Document text –
═══
The REINFORCE gradient is E[ ∇θ log πθ(a|s) · R ]. The factor ∇θ log πθ(a|s) points in the direction that increases the probability of the taken action; multiplying by the reward R scales that step by how good the outcome was. So high-reward trajectories get their actions made MORE likely (positive scaling) and low-reward ones less likely — 'do more of what worked'. It is likelihood-weighted by outcome.

Exercise 7Pen & Paper
Why does plain REINFORCE have high variance? How does a baseline reduce it? A>0 vs A<0?

Solution

Rewards vary wildly across trajectories, so the gradient estimate is noisy (high variance) — even good actions in a low-reward trajectory get pushed down. Subtracting a baseline b (e.g. the average/expected reward) gives the advantage A = R − b, which has lower variance without changing the expected gradient (the baseline is action-independent). A>0 means the trajectory was better than expected (increase its actions' probability); A<0 means worse than expected (decrease it). The baseline centers the signal.

Exercise 8Pen & Paper
Explain the PPO clipped objective; what does the clip prevent; why take the min?
═══
Work task 1 – In the text on REINFORCE, what does a trajectory with A<0 indicate?
Work task 2 – Could you echo every line of the listing below verbatim, leaving the pictures out of your answer?

Provided records –
═══
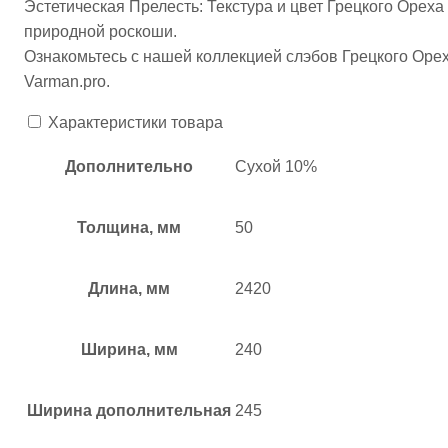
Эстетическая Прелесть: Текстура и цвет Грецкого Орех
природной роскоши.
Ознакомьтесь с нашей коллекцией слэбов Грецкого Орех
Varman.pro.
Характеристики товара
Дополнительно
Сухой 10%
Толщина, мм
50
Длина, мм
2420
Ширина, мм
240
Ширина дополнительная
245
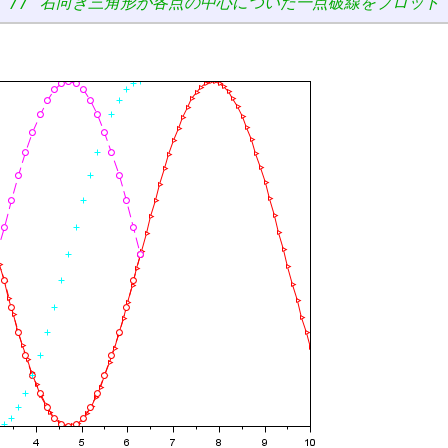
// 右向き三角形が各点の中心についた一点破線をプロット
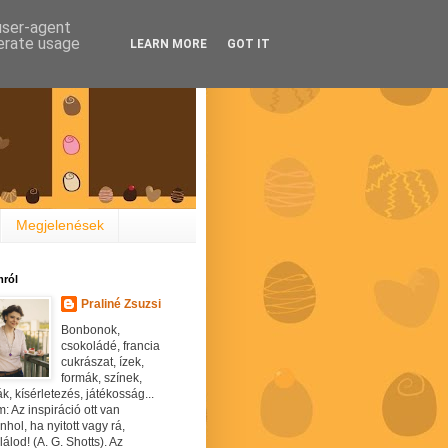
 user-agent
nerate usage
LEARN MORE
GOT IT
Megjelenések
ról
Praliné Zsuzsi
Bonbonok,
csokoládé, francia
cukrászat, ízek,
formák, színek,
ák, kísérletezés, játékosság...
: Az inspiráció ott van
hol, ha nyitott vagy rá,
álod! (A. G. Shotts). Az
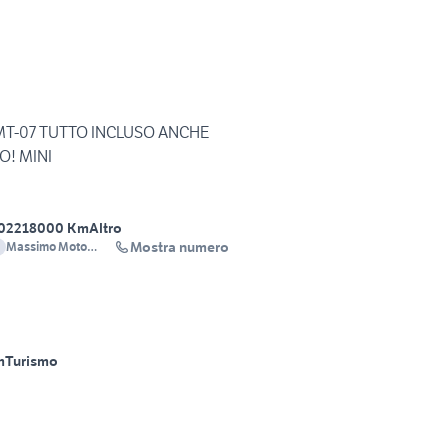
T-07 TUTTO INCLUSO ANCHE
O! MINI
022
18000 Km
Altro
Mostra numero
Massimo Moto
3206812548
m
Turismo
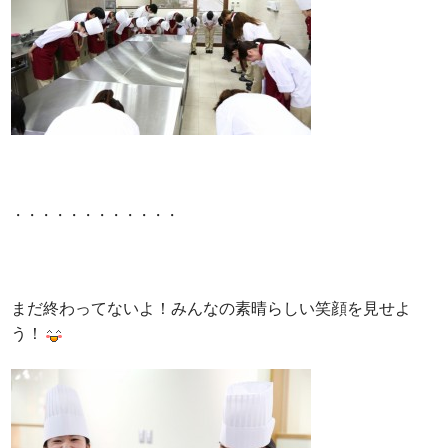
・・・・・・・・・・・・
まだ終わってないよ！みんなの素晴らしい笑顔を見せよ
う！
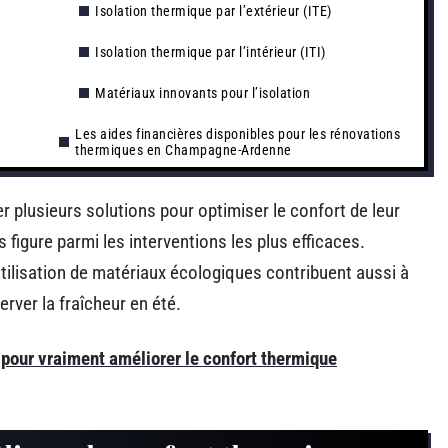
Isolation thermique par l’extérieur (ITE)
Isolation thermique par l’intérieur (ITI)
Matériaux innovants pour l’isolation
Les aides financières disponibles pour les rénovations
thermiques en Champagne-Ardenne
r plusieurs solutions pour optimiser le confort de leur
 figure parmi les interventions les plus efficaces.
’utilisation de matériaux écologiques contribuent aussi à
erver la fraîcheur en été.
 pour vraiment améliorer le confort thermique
═══
Answer box 1 – It was worse than expected, so the probability of its actions is decreased.

Answer box 2 –
Эстетическая Прелесть: Текстура и цвет Грецкого Орех
природной роскоши.
Ознакомьтесь с нашей коллекцией слэбов Грецкого Орех
Varman.pro.
Характеристики товара
Дополнительно
Сухой 10%
Толщина, мм
50
Длина, мм
2420
Ширина, мм
240
Ширина дополнительная
245
// 右向き三角形が各点の中心についた一点破線をプロット
 user-agent
nerate usage
LEARN MORE
GOT IT
Megjelenések
ról
Praliné Zsuzsi
Bonbonok,
csokoládé, francia
cukrászat, ízek,
formák, színek,
ák, kísérletezés, játékosság...
: Az inspiráció ott van
hol, ha nyitott vagy rá,
álod! (A. G. Shotts). Az
T-07 TUTTO INCLUSO ANCHE
O! MINI
022
18000 Km
Altro
Mostra numero
Massimo Moto
3206812548
m
Turismo
・・・・・・・・・・・・
まだ終わってないよ！みんなの素晴らしい笑顔を見せよ
う！
Isolation thermique par l’extérieur (ITE)
Isolation thermique par l’intérieur (ITI)
Matériaux innovants pour l’isolation
Les aides financières disponibles pour les rénovations
thermiques en Champagne-Ardenne
r plusieurs solutions pour optimiser le confort de leur
 figure parmi les interventions les plus efficaces.
’utilisation de matériaux écologiques contribuent aussi à
erver la fraîcheur en été.
 pour vraiment améliorer le confort thermique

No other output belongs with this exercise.